Add Conversation Memory
Right now, the chatbot responds only to the current message. A useful next step is to add conversation memory so the assistant can remember previous messages and answer in context.
Support Multiple Chat Sessions
A real ChatGPT-style application usually allows users to create multiple conversations. You can improve this project by adding separate chat sessions and switching between them.
FAQ
What is a ChatGPT clone?
A ChatGPT clone is an application that mimics the basic functionality of ChatGPT. It usually includes a chat interface, a backend API, and an AI model that generates responses based on user input.
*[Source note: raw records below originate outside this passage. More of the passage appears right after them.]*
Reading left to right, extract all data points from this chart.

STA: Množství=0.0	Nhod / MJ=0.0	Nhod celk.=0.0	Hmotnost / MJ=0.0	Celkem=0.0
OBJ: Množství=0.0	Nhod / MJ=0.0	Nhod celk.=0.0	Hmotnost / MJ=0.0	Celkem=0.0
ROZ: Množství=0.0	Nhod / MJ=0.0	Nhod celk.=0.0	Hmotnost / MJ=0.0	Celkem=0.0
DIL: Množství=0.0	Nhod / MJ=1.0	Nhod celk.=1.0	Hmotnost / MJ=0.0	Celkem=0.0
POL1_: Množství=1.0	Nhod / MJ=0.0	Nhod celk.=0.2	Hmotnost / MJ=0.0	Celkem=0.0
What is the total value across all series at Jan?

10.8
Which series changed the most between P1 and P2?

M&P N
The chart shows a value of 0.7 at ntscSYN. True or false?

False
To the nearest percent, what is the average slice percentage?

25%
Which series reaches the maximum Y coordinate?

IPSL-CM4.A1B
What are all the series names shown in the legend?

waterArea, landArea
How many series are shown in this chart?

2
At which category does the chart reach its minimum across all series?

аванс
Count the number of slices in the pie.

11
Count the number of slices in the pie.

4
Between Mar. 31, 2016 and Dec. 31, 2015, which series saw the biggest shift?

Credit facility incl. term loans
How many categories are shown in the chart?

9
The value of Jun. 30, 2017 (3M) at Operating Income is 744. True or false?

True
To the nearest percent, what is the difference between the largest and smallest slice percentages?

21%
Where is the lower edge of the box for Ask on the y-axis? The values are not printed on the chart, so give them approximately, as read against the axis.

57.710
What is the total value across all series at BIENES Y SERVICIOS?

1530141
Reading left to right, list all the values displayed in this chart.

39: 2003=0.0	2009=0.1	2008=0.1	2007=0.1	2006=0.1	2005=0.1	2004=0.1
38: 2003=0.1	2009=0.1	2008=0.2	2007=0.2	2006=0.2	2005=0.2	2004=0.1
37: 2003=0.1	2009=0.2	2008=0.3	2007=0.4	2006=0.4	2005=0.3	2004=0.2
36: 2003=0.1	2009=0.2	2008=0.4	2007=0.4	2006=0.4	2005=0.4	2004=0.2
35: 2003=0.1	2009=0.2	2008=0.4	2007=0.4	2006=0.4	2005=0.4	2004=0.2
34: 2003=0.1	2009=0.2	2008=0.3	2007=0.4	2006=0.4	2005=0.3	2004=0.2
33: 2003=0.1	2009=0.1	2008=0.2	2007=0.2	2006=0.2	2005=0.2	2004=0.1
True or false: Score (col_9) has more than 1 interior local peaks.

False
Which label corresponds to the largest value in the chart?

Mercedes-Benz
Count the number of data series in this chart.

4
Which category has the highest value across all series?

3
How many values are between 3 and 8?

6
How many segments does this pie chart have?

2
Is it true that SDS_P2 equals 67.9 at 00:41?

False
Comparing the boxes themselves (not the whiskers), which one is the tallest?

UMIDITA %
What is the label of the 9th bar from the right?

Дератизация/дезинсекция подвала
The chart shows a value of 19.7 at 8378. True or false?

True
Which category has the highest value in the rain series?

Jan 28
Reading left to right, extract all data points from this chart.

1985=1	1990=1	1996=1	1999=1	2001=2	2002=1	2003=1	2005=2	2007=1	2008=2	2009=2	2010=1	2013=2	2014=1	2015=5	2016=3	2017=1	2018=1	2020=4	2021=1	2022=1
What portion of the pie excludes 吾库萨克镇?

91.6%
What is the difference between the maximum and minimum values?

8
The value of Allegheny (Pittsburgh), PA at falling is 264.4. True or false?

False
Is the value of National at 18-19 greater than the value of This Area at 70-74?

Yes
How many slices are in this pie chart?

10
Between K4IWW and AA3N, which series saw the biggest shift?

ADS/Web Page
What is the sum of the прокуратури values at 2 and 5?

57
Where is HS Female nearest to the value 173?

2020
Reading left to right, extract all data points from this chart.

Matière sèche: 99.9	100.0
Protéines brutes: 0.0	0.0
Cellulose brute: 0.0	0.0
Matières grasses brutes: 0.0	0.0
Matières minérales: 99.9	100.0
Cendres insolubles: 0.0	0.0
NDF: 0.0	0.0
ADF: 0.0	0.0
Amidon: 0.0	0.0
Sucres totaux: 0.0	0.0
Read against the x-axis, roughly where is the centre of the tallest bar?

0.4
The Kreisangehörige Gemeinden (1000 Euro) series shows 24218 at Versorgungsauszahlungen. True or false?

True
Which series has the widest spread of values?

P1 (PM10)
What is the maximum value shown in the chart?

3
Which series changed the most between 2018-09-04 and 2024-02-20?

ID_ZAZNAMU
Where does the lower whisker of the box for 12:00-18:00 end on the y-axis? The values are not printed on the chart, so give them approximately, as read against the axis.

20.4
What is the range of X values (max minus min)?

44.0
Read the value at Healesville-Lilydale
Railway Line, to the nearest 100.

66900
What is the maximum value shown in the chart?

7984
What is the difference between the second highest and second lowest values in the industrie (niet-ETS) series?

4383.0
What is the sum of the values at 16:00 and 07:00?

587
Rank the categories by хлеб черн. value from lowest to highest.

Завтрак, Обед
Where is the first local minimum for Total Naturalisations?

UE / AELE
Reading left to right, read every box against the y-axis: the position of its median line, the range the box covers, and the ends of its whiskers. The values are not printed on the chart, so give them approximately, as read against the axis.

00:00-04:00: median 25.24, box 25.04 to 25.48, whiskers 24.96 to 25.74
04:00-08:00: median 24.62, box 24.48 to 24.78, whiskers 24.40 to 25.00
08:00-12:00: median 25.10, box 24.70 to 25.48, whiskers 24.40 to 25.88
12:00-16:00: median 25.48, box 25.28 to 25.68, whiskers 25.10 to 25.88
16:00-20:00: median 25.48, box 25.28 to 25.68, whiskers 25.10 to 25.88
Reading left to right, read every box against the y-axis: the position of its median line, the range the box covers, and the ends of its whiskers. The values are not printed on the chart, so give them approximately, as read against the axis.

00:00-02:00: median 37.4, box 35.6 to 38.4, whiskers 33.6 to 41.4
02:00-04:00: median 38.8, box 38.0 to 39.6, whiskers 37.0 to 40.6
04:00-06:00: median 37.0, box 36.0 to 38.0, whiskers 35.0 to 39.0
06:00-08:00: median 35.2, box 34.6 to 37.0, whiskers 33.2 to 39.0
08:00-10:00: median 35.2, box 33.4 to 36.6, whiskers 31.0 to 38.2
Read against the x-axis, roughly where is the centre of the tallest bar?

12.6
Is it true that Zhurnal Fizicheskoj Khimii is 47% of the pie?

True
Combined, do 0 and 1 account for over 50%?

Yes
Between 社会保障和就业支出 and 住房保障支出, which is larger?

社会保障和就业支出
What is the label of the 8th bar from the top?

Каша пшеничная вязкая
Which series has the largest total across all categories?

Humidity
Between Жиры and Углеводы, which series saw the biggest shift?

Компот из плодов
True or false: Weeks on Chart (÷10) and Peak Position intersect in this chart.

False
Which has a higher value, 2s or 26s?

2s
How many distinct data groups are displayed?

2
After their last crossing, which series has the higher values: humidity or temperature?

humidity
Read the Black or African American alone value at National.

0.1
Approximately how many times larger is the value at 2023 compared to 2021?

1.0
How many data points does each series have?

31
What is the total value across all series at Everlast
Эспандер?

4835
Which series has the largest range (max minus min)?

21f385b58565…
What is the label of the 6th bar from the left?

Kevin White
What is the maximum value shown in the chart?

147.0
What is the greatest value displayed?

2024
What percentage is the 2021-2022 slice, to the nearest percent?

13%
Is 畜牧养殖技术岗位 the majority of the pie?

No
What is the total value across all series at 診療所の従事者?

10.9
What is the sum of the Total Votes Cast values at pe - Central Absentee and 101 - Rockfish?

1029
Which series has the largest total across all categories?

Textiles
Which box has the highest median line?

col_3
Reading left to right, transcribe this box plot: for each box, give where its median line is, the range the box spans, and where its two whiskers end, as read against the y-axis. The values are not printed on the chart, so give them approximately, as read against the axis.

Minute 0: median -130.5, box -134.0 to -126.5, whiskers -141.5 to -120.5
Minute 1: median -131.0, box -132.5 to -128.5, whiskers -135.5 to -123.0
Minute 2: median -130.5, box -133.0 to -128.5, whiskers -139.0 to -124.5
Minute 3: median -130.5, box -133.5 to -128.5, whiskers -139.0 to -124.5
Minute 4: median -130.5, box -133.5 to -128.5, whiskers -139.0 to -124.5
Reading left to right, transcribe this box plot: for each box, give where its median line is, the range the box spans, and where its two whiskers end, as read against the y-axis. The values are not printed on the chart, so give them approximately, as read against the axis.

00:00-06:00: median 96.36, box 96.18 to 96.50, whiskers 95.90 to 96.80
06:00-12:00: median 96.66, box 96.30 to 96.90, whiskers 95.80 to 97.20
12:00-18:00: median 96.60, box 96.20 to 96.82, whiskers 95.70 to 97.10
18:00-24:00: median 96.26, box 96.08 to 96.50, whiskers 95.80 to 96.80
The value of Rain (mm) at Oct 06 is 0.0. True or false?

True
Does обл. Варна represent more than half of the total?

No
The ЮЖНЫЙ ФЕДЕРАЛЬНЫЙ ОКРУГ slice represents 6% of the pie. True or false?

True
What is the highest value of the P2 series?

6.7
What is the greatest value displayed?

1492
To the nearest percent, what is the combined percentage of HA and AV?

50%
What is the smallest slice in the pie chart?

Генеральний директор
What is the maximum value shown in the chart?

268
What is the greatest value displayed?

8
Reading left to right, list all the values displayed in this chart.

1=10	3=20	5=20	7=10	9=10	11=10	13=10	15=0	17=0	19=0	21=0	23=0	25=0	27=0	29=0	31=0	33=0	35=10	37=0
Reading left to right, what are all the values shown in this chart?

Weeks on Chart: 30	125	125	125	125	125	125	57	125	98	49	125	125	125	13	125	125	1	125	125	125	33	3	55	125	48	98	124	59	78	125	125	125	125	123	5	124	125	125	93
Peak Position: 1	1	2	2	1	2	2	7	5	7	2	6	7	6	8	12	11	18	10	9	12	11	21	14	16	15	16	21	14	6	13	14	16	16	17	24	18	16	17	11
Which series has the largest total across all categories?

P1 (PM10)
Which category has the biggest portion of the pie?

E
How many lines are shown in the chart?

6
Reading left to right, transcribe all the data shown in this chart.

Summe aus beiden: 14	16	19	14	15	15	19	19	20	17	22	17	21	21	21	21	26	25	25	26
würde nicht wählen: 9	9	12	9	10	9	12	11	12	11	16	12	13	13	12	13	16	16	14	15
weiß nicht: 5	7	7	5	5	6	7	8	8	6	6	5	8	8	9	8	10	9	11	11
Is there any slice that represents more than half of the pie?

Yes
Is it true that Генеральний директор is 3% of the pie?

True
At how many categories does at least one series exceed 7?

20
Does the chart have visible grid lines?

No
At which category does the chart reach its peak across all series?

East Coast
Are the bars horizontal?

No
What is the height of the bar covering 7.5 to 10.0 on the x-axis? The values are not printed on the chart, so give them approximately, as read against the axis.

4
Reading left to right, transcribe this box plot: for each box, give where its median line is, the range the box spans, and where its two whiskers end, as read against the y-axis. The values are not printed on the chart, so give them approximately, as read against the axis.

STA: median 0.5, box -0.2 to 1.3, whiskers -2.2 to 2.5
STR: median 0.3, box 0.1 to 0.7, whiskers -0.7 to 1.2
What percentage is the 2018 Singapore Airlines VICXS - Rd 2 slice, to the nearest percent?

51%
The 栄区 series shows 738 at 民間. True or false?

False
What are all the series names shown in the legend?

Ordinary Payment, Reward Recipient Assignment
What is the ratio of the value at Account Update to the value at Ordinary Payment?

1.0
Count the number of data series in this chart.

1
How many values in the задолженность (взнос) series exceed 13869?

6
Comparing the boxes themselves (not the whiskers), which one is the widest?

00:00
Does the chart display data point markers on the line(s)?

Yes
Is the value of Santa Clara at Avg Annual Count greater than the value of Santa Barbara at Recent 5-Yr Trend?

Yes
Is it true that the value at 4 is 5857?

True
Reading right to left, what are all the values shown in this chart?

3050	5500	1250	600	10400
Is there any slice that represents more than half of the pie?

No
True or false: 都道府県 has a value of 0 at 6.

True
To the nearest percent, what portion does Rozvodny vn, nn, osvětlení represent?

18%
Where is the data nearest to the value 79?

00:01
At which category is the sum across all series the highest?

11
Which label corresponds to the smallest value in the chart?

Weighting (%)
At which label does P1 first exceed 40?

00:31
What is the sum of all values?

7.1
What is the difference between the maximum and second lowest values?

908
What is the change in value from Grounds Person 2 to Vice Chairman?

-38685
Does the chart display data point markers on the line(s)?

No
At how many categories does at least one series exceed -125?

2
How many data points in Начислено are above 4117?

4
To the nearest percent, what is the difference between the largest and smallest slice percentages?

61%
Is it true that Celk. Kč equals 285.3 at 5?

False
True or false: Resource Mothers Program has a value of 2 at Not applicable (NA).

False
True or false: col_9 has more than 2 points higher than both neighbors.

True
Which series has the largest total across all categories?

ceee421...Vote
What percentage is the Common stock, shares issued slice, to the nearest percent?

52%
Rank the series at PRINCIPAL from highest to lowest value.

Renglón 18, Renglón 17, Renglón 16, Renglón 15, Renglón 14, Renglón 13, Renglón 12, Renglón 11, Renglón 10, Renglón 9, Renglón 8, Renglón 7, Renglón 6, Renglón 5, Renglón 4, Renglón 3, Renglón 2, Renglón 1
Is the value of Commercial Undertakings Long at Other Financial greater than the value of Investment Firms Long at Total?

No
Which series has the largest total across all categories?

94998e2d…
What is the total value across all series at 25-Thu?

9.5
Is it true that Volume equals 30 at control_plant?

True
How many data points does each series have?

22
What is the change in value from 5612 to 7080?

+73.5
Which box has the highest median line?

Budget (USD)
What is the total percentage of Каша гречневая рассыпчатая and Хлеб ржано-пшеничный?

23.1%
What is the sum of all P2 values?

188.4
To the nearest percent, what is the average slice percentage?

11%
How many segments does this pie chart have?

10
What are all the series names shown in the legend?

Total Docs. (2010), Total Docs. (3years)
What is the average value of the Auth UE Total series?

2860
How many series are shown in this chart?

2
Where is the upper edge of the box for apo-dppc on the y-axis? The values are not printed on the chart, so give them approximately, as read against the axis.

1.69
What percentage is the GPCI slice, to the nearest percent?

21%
Can I build a ChatGPT clone without using the OpenAI API?
Yes. In this project, we use Ollama and a local LLM such as Llama 3, so you do not need the OpenAI API to build and run the chatbot.
Is this ChatGPT clone running locally?
Yes. The chatbot runs locally on your machine. The frontend, Flask backend, and Ollama model all work on your local system.
Why did we use Flask for this project?
Flask is lightweight, beginner friendly, and easy to set up. It is a good choice for learning how a basic AI web app works.